Comme le soleil descend rapidement à l'horizon, Jeff décide, avec raison, de remettre son ascension de cette longueur au lendemain. Je rappelle donc après avoir fixé la corde.


Quelle journée intense. Impossible de célébrer pour autant...ce n'est pas le sommet encore. Il reste quatre ou cinq longueurs encore. Nous soupons en silence, chacun perdu dans nos pensées. À un moment, les jeunes polonais arrivent à la frontale. Ils ont l'air pas mal ébranlés. Leur rack est ridiculement petit et ils doivent surmonter les 4-5 dernières longueurs...Nous leur prêtons nos jumars pour qu'ils puissent au moins tricher la première longueur et gagner du temps. Alors que nous nous couchons, nous les entendons pendant plusieurs heures se crier après dans le noir dans un langage que nous ne comprenons pas, mais duquel nous décelons les émotions. Il semble que leur aventure ne soit pas la meilleure de leur vie et qu'ils ont peur...nous ne pouvons évidemment rien faire pour les aider.
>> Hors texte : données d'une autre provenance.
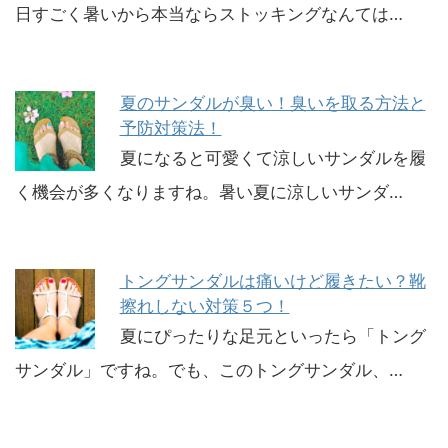
日すごく暑いから本当ならストッキングなんては…
夏のサンダルが臭い！臭いを取る方法と
予防対策法！
夏になると可愛くて涼しいサンダルを履
く機会が多くなりますね。暑い夏に涼しいサンダ…
トングサンダルは痛いけど履きたい？靴
擦れしない対策５つ！
夏にぴったりな足元といったら「トング
サンダル」ですね。でも、このトングサンダル、…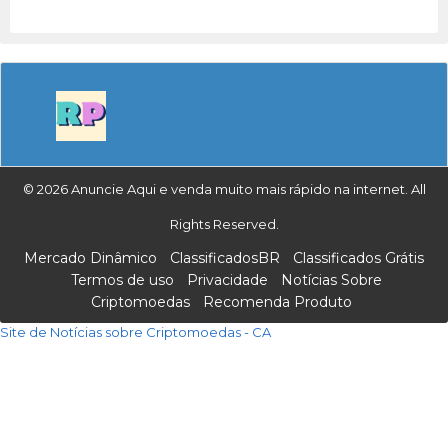
© 2026 Anuncie Aqui e venda muito mais rápido na internet. All
Rights Reserved.
Mercado Dinâmico
ClassificadosBR
Classificados Grátis
Termos de uso
Privacidade
Notícias Sobre
Criptomoedas
Recomenda Produto
Site de Notícias sobre Criptomoedas - CA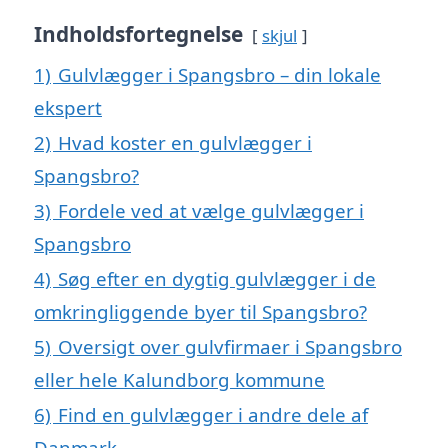
Indholdsfortegnelse
skjul
1)
Gulvlægger i Spangsbro – din lokale
ekspert
2)
Hvad koster en gulvlægger i
Spangsbro?
3)
Fordele ved at vælge gulvlægger i
Spangsbro
4)
Søg efter en dygtig gulvlægger i de
omkringliggende byer til Spangsbro?
5)
Oversigt over gulvfirmaer i Spangsbro
eller hele Kalundborg kommune
6)
Find en gulvlægger i andre dele af
Danmark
Hey la jeunesse innocente... :)

Parfois il faut apprendre à la dure.

De notre côté, on dort collé collé, mais inversés, les pieds de l'un dans le visage de l'autre. Grâce à l'ingéniosité de Jeff, nous nous sommes fabriqués une rambarde de fortune qui nous empêche de tomber dans le vide.

Bivouac exposé. Déconseillé à ceux qui grouillent la nuit

24. (3e essai) Jeff - 5.13a - 20m - Technique, puissant. Prises très coupantes et abrasives. Réussite sensible aux conditions de peau et d'adhérence. À NE PAS grimper au soleil!
28. (2e essai - réussi) Jeff - 5.12b - 30m - Magnifique fissure. Attention à la piqûre d'acide lactique à la fin
29. Jeff (artif) 5.12c? - 25m - Dulfer, fissure fuyante. Dur dur. Ouch. Regardez Honnold se reposer dans son clip de 20sec sur Internet. C'est infaisable :p
30. Jeff (2 essais) 5.12a/b - 25m - Traverse extrêmement exposée. Mouvements difficiles au départ et à la fin.
31. Dan - 5.11d - 40m - Thinhand, ensuite cuphand ou poings fuyants, dulfer. Magnifique.